*Exercise aim*
Copy out the lines of the material that include the string "Title".

*Data extract*
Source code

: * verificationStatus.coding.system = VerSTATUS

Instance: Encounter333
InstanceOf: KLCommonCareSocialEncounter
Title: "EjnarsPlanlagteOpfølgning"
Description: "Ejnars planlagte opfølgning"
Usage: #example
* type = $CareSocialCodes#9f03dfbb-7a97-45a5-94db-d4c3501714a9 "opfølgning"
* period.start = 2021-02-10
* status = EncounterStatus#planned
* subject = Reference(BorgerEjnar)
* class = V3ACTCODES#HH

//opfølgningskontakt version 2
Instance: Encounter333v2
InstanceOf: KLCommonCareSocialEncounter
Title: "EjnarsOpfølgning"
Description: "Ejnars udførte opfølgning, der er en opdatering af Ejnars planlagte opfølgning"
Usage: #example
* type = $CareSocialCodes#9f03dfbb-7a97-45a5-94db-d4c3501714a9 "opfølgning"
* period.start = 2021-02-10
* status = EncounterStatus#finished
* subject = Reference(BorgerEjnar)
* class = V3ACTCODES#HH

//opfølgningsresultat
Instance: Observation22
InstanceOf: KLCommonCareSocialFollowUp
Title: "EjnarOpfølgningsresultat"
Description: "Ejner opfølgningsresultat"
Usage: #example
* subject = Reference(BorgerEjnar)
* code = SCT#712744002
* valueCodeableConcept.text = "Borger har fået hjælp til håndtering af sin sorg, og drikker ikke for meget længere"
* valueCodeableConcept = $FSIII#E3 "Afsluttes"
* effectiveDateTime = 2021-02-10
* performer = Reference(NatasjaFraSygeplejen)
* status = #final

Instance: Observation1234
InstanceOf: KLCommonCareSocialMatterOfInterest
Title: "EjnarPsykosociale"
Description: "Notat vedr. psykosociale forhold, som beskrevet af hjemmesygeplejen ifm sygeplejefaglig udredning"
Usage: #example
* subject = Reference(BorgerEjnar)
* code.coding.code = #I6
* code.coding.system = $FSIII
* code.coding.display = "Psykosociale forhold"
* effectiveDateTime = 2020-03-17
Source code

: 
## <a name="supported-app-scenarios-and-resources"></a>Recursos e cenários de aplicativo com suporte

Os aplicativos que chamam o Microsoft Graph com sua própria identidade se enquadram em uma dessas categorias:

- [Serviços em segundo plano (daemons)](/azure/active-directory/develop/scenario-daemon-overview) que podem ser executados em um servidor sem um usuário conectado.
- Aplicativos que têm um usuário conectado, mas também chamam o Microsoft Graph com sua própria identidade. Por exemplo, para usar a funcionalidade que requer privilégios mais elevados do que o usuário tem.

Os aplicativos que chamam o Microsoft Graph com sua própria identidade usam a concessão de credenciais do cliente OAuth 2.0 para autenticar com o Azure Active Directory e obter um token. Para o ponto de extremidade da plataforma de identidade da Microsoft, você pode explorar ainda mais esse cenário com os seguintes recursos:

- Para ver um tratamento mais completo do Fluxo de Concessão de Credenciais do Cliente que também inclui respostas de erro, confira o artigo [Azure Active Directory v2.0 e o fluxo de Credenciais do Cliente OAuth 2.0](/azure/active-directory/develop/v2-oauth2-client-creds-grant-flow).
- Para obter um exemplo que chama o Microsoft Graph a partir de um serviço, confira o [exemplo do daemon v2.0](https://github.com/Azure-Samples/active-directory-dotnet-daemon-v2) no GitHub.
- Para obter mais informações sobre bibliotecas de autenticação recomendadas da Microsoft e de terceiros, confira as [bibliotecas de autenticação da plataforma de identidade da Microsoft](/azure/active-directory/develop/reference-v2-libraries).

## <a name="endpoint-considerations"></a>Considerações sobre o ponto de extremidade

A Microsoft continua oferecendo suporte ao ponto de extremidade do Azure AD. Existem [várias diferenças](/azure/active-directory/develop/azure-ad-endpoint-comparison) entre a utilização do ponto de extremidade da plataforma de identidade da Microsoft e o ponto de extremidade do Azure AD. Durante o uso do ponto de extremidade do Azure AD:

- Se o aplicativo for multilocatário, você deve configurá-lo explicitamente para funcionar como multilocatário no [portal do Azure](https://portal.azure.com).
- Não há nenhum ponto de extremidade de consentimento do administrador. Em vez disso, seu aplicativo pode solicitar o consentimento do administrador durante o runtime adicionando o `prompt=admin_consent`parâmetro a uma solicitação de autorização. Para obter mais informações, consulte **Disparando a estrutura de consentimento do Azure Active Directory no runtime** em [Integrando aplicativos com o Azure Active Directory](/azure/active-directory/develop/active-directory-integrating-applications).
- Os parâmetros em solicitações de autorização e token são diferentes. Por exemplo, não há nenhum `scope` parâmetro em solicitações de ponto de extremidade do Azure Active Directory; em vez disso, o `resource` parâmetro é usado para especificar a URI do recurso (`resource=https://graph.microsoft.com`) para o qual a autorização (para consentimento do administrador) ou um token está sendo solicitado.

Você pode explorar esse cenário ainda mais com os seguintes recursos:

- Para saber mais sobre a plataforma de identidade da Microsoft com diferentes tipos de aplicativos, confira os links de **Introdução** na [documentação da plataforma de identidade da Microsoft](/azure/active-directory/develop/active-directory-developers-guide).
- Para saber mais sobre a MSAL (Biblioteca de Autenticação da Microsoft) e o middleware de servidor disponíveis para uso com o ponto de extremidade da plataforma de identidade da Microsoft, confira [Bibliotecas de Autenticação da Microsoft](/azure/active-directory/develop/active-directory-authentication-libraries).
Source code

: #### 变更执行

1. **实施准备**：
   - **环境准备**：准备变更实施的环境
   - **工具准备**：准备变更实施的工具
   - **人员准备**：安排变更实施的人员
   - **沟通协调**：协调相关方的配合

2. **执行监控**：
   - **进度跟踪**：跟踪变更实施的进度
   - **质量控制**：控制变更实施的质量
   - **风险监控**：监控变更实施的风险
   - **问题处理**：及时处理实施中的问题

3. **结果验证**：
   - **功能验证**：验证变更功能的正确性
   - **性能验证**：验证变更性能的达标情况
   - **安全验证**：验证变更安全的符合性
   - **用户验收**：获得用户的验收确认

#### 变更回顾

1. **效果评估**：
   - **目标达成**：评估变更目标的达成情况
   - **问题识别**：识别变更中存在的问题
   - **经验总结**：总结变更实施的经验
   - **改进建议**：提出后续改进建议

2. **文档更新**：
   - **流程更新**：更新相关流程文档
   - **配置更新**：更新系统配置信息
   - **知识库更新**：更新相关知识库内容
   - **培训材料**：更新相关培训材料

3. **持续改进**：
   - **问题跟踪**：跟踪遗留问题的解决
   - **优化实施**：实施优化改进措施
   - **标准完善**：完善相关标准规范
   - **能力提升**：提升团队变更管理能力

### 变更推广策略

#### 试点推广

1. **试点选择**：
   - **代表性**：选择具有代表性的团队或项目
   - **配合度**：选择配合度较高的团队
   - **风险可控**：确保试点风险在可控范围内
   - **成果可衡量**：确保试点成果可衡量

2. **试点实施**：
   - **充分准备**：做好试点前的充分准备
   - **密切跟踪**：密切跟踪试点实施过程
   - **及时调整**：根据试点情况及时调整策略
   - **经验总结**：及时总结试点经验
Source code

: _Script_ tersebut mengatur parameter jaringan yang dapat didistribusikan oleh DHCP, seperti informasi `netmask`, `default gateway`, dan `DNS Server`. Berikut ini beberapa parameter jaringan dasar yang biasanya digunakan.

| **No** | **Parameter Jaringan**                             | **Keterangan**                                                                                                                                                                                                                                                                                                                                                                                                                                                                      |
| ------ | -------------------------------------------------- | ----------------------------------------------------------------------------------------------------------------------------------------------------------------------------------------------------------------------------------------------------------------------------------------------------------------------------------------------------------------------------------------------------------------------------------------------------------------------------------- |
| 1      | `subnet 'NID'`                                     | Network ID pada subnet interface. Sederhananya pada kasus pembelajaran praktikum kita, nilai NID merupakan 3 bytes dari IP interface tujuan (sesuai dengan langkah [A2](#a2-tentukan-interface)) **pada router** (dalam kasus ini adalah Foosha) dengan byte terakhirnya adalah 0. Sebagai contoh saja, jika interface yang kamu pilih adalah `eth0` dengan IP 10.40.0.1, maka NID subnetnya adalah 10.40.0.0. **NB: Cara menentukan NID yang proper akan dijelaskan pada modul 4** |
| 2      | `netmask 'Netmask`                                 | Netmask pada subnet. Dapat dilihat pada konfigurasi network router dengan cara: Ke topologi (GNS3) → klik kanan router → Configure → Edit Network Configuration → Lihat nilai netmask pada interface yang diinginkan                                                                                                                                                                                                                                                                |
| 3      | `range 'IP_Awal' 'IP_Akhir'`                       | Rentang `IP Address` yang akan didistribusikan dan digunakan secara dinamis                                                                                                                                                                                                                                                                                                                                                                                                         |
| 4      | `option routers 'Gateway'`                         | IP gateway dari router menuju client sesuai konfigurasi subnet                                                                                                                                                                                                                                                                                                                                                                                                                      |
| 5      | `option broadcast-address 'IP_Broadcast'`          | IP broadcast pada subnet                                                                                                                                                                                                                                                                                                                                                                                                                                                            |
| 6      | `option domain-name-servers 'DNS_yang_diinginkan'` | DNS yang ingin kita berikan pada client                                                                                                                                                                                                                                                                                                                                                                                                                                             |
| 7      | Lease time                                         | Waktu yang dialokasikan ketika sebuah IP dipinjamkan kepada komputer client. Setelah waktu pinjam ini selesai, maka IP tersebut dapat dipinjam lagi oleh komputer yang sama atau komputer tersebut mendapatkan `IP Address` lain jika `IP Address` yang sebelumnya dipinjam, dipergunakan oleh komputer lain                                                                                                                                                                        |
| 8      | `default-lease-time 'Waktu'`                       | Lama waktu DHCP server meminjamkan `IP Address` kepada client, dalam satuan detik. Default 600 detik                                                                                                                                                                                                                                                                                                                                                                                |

*Task answer*
Title: "EjnarsPlanlagteOpfølgning"
Title: "EjnarsOpfølgning"
Title: "EjnarOpfølgningsresultat"
Title: "EjnarPsykosociale"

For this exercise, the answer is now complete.